GIVEN TEXT:
BEGIN

Finlandia, the Latin name for Finland, began to appear in the titles of the bishops of Åbo from 1221 and denoted the south-western provinces around Åbo (Turku). As the lands east of Åbo were incorporated into Sweden, the official designation Österlanden, later Österlandet ('the Eastern Land'), was introduced in 1308 and became established particularly after the 1330s, covering the territories east of what was then called Finland. From 1464, and especially after 1500, Finland came to be used for the whole area; Österlandet appeared in official documents for the last time in 1525, in a charter granted by Gustav Vasa.

The shift was more than terminological. As Finland replaced Österlandet in the later 15th century, the older province-based designations for the inhabitants — nylänningar, tavaster, karelare, savolaxare and bottningar — could be replaced by finnar ('Finns'), a word that at the time carried no linguistic meaning and covered the Swedish-speaking and Finnish-speaking populations alike.

END

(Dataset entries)

BEGIN

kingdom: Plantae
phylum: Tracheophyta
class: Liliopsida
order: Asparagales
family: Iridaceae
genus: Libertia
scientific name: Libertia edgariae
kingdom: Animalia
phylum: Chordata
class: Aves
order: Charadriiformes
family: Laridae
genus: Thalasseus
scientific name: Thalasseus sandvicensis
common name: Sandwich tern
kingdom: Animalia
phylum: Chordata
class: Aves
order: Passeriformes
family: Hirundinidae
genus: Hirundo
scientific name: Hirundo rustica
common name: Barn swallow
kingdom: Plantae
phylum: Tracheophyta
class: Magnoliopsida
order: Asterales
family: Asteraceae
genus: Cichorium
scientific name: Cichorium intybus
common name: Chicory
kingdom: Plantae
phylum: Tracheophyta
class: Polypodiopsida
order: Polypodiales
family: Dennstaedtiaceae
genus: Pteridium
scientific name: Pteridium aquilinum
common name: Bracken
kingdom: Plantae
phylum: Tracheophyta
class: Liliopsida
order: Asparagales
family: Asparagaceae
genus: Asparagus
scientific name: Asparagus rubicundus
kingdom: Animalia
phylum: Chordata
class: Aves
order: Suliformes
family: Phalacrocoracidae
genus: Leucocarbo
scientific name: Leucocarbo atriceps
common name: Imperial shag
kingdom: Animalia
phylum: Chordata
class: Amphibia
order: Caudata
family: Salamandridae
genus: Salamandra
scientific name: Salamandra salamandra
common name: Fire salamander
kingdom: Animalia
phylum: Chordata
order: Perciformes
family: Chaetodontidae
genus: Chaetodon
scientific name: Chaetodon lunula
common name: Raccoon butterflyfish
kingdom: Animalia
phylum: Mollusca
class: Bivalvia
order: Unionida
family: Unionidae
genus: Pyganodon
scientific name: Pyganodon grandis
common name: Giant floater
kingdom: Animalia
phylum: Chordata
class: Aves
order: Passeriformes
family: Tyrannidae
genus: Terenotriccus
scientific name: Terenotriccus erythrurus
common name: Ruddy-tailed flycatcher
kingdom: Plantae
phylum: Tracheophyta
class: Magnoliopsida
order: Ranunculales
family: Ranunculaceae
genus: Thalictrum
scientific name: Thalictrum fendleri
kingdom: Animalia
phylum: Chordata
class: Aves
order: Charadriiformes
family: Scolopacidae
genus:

END

TASKS TO COMPLETE:
A) List the province-based designations for the inhabitants that the text on the name of Finland says could be replaced by "finnar."
B) From the text on the name of Finland, extract everything from "Finlandia, the Latin" down to "by Gustav Vasa.".

EXPECTED RESULTS:
A) nylänningar, tavaster, karelare, savolaxare, bottningar

B)
Finlandia, the Latin name for Finland, began to appear in the titles of the bishops of Åbo from 1221 and denoted the south-western provinces around Åbo (Turku). As the lands east of Åbo were incorporated into Sweden, the official designation Österlanden, later Österlandet ('the Eastern Land'), was introduced in 1308 and became established particularly after the 1330s, covering the territories east of what was then called Finland. From 1464, and especially after 1500, Finland came to be used for the whole area; Österlandet appeared in official documents for the last time in 1525, in a charter granted by Gustav Vasa.